This miniature I found in a bag of old minis that I won off e-bay years ago. It's the third stage of a fighter produced by Citadel circa 1985 for the Advanced Dungeons and Dragons game (ADD02). I'm quite surprised with the level of detail on this miniature - a great sculpt compared to anything else of the era. Also, very noticeable is the size difference - from toe to top of helmet is 25mm which makes him look short and squatty compared to all of my "modern" figs.

Each pack came with three stages and I've actually found that I do have the first two stages as well in that bag of old minis. The first stage shows the fighter with simple chain mail and not much "stuff". The second stage with half plate and a bit more garnishment. The final stage shown here with full plate mail and all of his goodies fully expanded. This mini has a helmet plume, a stuffed backpack, a mace, a sword, an axe, and a dagger.

None of the minis in my bag had shields - so I found a metal shield in my bits bin and tagged that on. Additionally, the originals came on an octagonal slotta base - I don't have any of those, so I threw him on a one inch square slotta base instead. I'll eventually get around to painting the other two and thereby complete the series.

Often when I paint I have a purpose in mind - in this case I wanted to do an old school paintjob - primary colors, wash, then highlight in a short timeframe. I like the results and the painting was done in a single session which is even better.

Painting Instructions for Stage 3 Fighter:

Step 01: Undercoat model with Black primer
Step 02: Use Boltgun Metal on all metal bits - armor, sword, etc. - except:
Step 03: Use Reaper's Blue Steel on mace
Step 04: Use Reaper's Green Steel on axe head
Step 05: Use Brazen Brass on sword hilt and dagger hilt
Step 06: Use Snakebite Leather on all leather bits
Step 07: Use Regal Blue on helmet plume
Step 08: Use Enchanted Blue on helmet plume
Step 09: Use Enchanted Blue on shield
Step 10: Use Bestial Brown on back of shield and on axe handle
Step 11: Use Skull White on shield cross
Step 12: Use Bronzed Flesh on face
Step 13: Wash entire figure with Devlan Mud
Step 14: Drybrush Lightning Blue on helmet plume
Step 15: Use Chainmail for metal highlights
Step 16: Use Bubonic Brown for leather highlights
Step 17: Use Elf Flesh for face highlights
Step 18: Drybrush Codex Grey on base
Step 19: Drybrush Fortress Grey on base
Step 20: Drybrush Skull White on base for final highlights

Monday, January 03, 2011

Chainmail Human Templar - 1288888001

Happy New Year! The first miniature of 2011 is from the Dungeons and Dragons Chainmail miniatures game produced by Wizards of the Coast circa 2002. I picked up a bunch of these off the discount rack for $2.00 each from the local hobby store. Most of the Chainmail miniatures have an interesting and dynamic pose, but the castings themselves are rather rough and most come in a number of pieces that need to be crafted together with significant gap filling. The Human Templar was the only one of the lot which was cast whole.

» **ENTRIES SHOWN**:

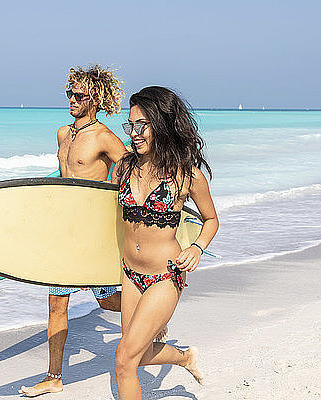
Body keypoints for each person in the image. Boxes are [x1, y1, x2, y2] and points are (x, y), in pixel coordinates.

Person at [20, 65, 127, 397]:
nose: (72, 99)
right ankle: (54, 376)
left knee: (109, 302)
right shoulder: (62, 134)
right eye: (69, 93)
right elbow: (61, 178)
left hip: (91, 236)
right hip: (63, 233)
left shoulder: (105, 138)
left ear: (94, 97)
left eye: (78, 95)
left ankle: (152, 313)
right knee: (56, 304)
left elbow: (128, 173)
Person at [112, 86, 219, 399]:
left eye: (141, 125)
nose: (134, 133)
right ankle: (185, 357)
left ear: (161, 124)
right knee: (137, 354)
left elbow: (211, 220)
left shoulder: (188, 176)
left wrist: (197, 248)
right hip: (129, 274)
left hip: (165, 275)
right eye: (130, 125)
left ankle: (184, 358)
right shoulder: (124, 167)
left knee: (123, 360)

* * *

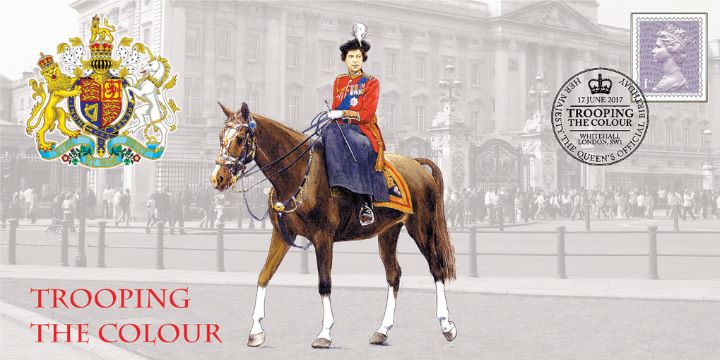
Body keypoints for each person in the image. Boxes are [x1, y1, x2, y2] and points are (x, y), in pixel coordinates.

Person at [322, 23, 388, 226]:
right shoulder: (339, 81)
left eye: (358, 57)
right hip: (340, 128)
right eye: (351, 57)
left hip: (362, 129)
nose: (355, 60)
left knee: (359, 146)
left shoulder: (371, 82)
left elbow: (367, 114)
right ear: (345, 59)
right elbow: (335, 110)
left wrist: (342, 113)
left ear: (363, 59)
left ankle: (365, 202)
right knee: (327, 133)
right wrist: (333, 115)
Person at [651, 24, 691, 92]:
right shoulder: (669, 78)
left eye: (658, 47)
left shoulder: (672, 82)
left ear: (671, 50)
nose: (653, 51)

* * *

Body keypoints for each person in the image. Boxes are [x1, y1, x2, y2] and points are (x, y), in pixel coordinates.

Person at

» **TASKS TO COMPLETE**:
[a] Please say whether each statement agrees with the miniature painting post above, answering yes or no and quoting the deciding words of the post: (i) The fighter measures 25mm from toe to top of helmet. (ii) The original miniatures came on a round slotta base. (iii) The fighter was painted over several sessions.
[b] Reproduce the part of the miniature painting post that begins at the words "Chainmail Human Templar" and stops after the words "was cast whole.".

» **EXERCISE ANSWERS**:
[a]
(i) Yes: "from toe to top of helmet is 25mm"
(ii) No: "the originals came on an octagonal slotta base"
(iii) No: "the painting was done in a single session"

[b]
Chainmail Human Templar - 1288888001

Happy New Year! The first miniature of 2011 is from the Dungeons and Dragons Chainmail miniatures game produced by Wizards of the Coast circa 2002. I picked up a bunch of these off the discount rack for $2.00 each from the local hobby store. Most of the Chainmail miniatures have an interesting and dynamic pose, but the castings themselves are rather rough and most come in a number of pieces that need to be crafted together with significant gap filling. The Human Templar was the only one of the lot which was cast whole.